_AUSZUG ZUM LESEN_.
Das zurückgebliebene Weltbild beim Großteil der heutigen Linken

Wie sieht das Weltbild von Linken aus, die die G-20-Staaten in eine zu bekämpfende und eine zu unterstützende Fraktion aufteilen?
Im Rahmen eines G-20-Treffens filtern sie die westlichen G-7-Staaten – die Täter – heraus. Ihre Solidarität aber gilt den „Opferstaaten“ von deren aggressiver Politik, wozu sie Russland, China, Brasilien, Indien, Südafrika, Mexiko (oder auch die Türkei?) zählen.
Im Besonderen gelten ihre Sympathien Russlands Wladimir Putin und Chinas Xi Jinping, die zum Beispiel nach Meinung von Andreas Wehr schließlich mit keinerlei Kriegen, Vertreibung, Rassismus, Klimawandel und sozialer Spaltung – mit dem menschlichen und sozialen Desaster auf der Welt – etwas zu tun haben. Also nicht mehr wie in den 1960ern „Ho-Ho-Ho-Chi Minh“ sondern „Xi-Xi-Xi Jinping“? Nicht mehr „Hoch die internationaaale Solidarität“, sondern „Hoch die multipolaaare Welt“?
Die Theorie von der friedlicheren “multipolaren Welt”
Es macht an dieser Stelle wenig Sinn, den monopolistischen Finanzkapitalismus einer Nomenklatur gesteuerten, oligarchischen Herrschaftselite Russlands und Chinas zu erklären. Wer die heute noch für sozialistische Länder hält, dem ist eh nicht mehr zu helfen.
Ich frage mich, welche ideologischen Scheuklappen Linke davon abhalten, die globalisierte, bis in die letzten Winkel der Erde durchkapitalisierten Herrschaftssysteme am Ende ihrer objektiven systemischen Entwicklungsmöglichkeiten wahrzunehmen.
Ich frage mich, weshalb man offenbar nicht akzeptieren kann, dass die Politiker und Machthaber Russlands und Chinas Bestandteil der menschheitsfeindlichen, monopolistischen und finanzkapitalistischen Welt sind und weshalb man die Kennzeichnung der heutigen Welt als „kalt und grausam“ durch den G-20-Demonstrationsaufruf als banal und Allerweltskennzeichnung abtut.
Ich frage mich, weshalb Linke offenbar grundlegende und analytische Einschätzungen, wie ich sie oben unter den Punkten 1-9 über die Lage der Welt wiedergegeben habe, ignorieren und uns dafür das Politmärchen von der friedlichen, Demokratie anstrebenden „multipolaren Welt“ auftischen.
Die ideologischen Wurzeln in der 68er-Studentenbewegung
Diese Theorie der multipolaren, friedlicher werdenden Welt fällt nicht vom Himmel, sondern hat seine ideologischen Wurzeln in der Geschichte der deutschen Linken, die in ihrer Diversität auf die Studentenbewegung der 1960er und 70er-Jahre und auf die weltweite Widerstandsbewegung gegen den Vietnamkrieg zurückreicht.

_AUFGABE_. Führe den Text über das Weltbild der heutigen Linken im Anschluss an seinen letzten Satz weiter.

_DATENEINTRÄGE_.

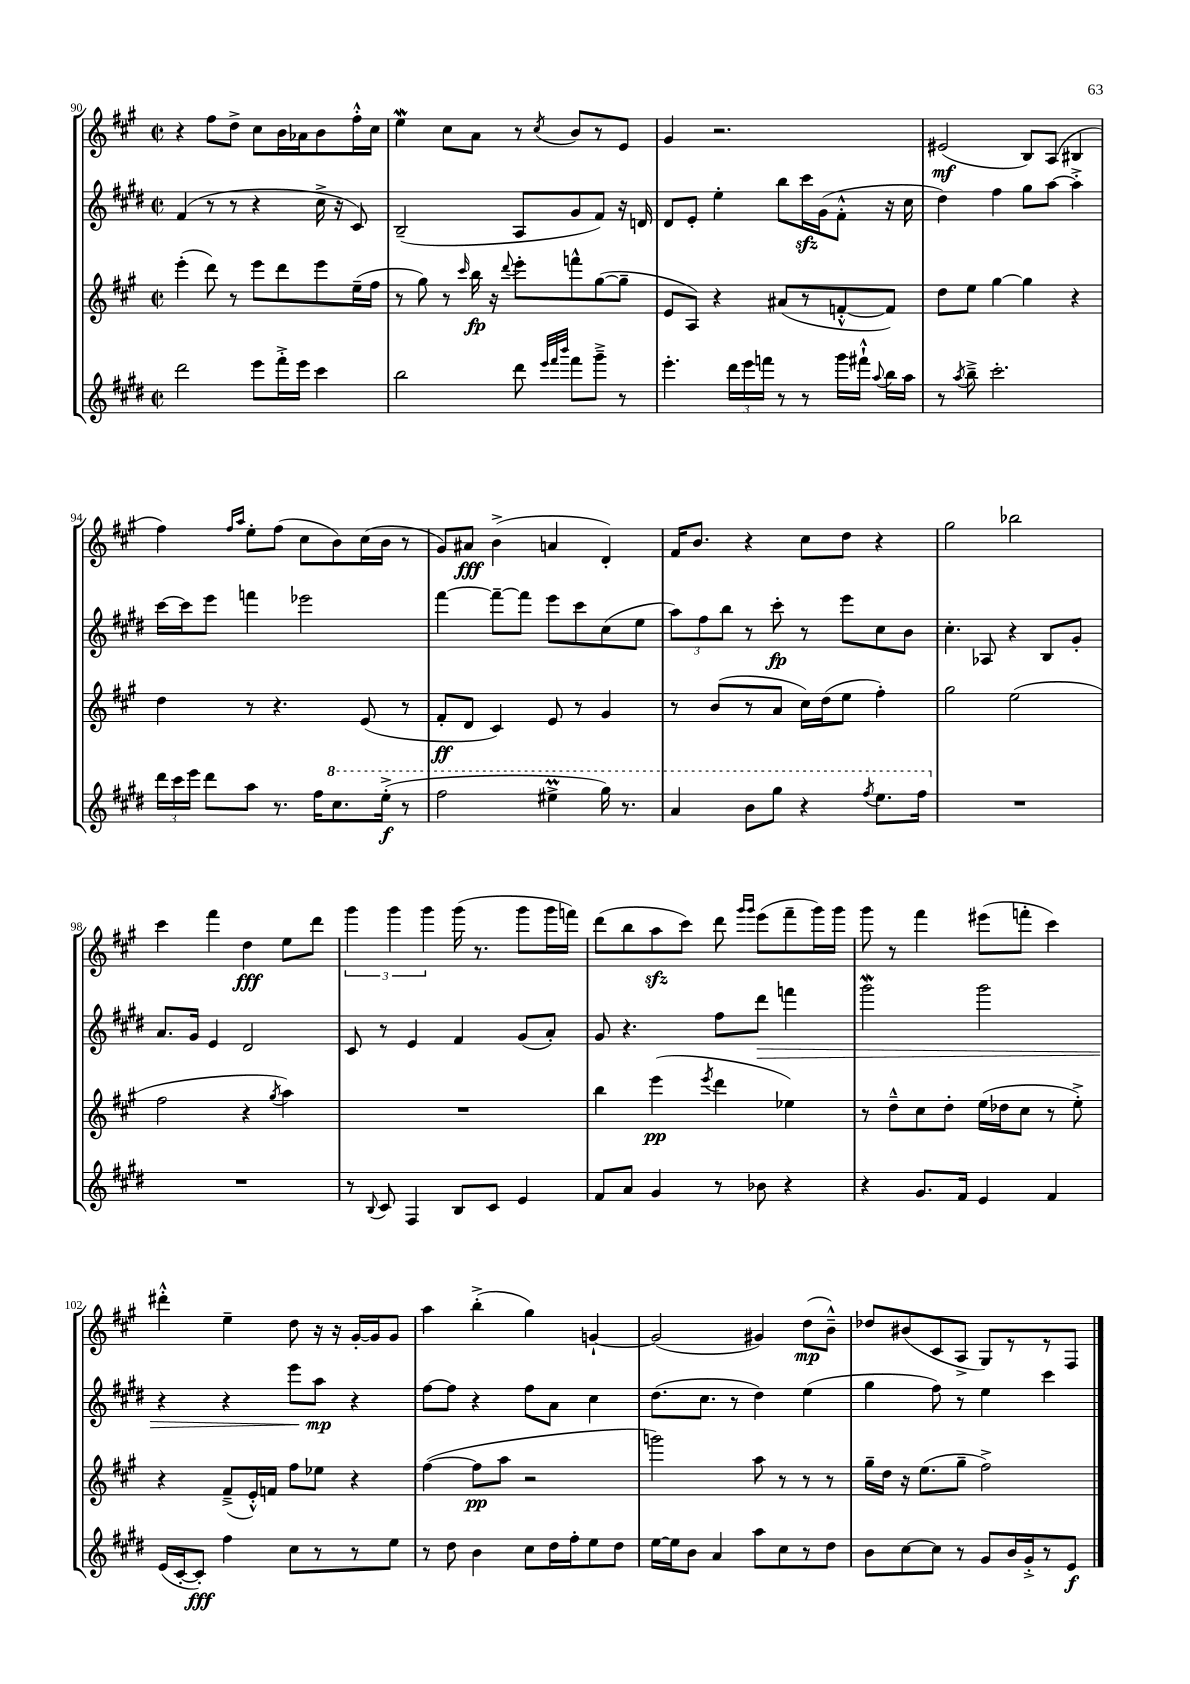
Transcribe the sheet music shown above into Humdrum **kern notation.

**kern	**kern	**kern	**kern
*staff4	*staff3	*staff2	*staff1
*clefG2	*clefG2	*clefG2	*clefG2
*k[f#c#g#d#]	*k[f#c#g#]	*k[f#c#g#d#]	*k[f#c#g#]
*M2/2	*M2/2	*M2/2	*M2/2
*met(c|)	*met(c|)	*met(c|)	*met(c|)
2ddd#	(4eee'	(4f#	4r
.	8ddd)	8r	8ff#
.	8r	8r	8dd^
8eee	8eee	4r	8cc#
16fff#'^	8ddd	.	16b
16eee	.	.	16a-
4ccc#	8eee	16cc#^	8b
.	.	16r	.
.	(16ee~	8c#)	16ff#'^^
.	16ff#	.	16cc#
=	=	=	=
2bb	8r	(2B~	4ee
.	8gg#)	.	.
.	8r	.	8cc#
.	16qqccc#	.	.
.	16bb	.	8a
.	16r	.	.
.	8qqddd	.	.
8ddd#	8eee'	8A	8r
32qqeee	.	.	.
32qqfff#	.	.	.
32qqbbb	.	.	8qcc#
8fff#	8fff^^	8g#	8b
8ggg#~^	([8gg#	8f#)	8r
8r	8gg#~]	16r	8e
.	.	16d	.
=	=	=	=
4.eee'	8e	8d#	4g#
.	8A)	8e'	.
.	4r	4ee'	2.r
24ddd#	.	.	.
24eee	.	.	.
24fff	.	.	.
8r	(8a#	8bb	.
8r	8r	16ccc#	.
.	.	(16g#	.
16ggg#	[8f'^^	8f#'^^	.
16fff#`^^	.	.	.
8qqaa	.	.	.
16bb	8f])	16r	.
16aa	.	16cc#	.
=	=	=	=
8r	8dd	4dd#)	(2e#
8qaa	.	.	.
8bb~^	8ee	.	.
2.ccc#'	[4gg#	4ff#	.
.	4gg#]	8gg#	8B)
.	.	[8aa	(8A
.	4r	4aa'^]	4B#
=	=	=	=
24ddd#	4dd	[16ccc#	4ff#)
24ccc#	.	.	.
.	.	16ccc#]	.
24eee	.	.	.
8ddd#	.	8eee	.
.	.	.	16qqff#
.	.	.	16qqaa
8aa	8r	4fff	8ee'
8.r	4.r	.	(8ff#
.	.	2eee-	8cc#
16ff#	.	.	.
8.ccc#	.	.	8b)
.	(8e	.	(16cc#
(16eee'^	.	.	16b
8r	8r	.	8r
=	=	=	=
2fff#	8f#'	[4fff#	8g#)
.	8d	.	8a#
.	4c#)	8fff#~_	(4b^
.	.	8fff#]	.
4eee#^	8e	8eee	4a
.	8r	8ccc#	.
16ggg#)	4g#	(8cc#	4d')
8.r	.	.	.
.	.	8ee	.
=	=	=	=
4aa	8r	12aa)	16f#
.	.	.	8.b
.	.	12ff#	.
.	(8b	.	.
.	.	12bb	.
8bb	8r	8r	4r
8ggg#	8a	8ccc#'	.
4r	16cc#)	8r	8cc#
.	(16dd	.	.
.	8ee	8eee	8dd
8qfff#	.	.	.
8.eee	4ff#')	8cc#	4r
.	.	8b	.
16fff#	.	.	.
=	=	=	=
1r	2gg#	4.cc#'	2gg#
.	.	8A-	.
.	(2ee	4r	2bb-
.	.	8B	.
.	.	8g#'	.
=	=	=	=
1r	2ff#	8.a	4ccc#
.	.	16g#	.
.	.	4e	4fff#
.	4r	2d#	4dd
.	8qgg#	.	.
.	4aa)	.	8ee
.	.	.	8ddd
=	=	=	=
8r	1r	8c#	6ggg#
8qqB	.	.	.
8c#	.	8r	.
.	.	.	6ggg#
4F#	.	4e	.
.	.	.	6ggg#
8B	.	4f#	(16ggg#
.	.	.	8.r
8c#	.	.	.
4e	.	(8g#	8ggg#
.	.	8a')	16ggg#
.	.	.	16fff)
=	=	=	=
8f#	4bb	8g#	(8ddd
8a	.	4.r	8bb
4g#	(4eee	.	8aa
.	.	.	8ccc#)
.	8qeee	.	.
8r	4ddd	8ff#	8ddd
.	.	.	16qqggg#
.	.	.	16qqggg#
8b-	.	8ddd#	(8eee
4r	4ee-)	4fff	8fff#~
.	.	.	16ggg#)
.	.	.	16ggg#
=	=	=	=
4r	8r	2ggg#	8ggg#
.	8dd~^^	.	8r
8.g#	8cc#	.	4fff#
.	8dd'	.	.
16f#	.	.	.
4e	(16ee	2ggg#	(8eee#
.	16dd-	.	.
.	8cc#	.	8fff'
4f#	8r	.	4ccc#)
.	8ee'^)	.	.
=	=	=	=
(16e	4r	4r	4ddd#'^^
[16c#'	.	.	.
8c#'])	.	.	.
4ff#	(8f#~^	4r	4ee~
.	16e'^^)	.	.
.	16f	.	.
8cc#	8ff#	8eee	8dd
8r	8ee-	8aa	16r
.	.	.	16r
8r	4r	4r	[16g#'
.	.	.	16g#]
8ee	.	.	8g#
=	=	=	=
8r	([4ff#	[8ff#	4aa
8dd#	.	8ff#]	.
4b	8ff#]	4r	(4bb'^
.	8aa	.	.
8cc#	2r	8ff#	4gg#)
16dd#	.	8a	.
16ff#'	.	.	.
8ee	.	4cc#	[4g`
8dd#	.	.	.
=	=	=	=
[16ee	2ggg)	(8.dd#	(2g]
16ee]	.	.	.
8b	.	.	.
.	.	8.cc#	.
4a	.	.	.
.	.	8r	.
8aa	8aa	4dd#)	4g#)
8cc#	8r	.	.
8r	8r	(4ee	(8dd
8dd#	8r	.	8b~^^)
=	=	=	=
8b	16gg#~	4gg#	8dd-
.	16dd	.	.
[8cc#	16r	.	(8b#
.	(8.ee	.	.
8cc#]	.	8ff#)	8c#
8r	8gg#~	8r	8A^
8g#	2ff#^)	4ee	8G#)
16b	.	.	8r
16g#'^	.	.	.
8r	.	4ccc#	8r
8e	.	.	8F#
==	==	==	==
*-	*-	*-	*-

_SCHRIFTLICHE ANTWORT_.
Im Laufe von 10 Jahren zerfaserte diese damalige Linke in eine Bandbreite, die über im Staat Karriere machenden Studentenführern linkssozialdemokratischer, ehemaliger SDS-Prominenz bis zur RAF als Vorhut-Stadtguerilla gegen den Staat reichte. Die Ersteren mutierten zu den obersten Wächtern der deutschen Kapitalistenwelt wie Gerhard Schröder und ein sich staatsmännisch wichtigtuender Joschka Fischer.

Die Mitglieder der RAF ihrerseits lieferten als wild gewordene politisierte Kleinbürger dem Staat den Vorwand zum Schulterschluss von arbeitender Bevölkerung und herrschender Elite sowie polizeistaatlicher Ausrichtung der Gesellschaft.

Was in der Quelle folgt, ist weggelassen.